Germany’s Retina Implant developed the device, called Alpha IMS, which features a light-sensitive three-millimeter square microchip that detects images with photodiodes and communicates the information electrically to nerve cells in the retina (see “Microchip Restores Vision”). The device has been approved to treat patients blinded by a degenerative eye condition called retinitis pigmentosa, which causes the rods and cones of the retina to die over time.
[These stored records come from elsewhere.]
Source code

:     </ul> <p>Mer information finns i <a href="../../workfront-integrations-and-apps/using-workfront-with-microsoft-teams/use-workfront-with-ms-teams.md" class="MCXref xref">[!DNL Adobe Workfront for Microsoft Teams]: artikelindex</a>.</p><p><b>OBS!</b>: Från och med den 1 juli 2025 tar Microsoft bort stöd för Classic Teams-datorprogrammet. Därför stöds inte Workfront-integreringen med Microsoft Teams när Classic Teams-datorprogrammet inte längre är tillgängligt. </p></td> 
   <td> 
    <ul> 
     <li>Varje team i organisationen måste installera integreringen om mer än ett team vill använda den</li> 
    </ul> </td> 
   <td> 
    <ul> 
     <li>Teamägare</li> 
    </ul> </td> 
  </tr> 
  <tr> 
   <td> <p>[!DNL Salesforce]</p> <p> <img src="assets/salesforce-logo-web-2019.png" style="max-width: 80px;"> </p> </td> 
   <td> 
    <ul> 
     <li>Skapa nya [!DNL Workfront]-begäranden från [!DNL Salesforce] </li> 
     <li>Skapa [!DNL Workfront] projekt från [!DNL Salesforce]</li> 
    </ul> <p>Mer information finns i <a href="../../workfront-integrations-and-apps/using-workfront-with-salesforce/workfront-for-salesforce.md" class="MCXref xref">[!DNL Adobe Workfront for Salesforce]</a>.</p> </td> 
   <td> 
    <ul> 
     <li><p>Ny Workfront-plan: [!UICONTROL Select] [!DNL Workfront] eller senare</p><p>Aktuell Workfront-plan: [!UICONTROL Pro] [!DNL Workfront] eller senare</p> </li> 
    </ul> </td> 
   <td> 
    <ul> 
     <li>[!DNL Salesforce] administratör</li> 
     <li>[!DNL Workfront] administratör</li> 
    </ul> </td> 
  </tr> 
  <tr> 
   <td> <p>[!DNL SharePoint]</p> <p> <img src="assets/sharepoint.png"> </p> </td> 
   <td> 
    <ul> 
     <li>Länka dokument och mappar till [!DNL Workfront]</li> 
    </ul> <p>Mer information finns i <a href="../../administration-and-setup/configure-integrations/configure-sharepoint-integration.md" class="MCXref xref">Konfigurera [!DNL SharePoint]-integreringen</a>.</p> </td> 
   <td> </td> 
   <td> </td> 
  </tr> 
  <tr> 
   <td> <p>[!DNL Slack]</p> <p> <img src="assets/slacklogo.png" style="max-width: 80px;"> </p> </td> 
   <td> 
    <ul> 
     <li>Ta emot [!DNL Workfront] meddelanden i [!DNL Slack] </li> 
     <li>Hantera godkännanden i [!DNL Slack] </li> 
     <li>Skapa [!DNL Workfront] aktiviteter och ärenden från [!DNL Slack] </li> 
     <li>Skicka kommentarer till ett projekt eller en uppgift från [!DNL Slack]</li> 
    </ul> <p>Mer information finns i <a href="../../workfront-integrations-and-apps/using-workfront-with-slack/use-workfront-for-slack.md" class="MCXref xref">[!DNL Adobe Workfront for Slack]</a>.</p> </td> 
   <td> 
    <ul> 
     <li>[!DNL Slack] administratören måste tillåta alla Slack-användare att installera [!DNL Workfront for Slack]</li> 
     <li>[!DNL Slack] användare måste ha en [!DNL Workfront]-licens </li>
Another artificial retina system, made by a California company, has been available in Europe since 2011 (see “Artificial Vision”). This system, the Argus II, from Second Sight uses a camera mounted on spectacles to detect light and communicates that information to an implant in the retina. The Alpha IMS, conversely, requires no externally visible gear. Each system also requires a different kind of surgery for implantation in the retina—the surgery for the Argus II takes about 3 hours, whereas the surgery for the Alpha IMS takes up to 10.
The vision restored by both technologies is far from complete and varies widely from patient to patient (see “What It’s Like to See Again with an Artificial Retina”). Some report being able to see slow-moving cars, open doorways, and household objects, while others don’t experience any improvement. Still, experts are hopeful that these early versions of retina prostheses will one day be replaced by better models, which will likely require, among other improvements, more electrodes to pass along image information to the brain.
According to Retina Implant’s CEO Walter-G Wrobel, the cost of the Alpha IMS device and surgery is approximately 100,000 Euros (around $130,000). The company is currently pursuing approval by the Food and Drug Administration to begin clinical trials in the U.S.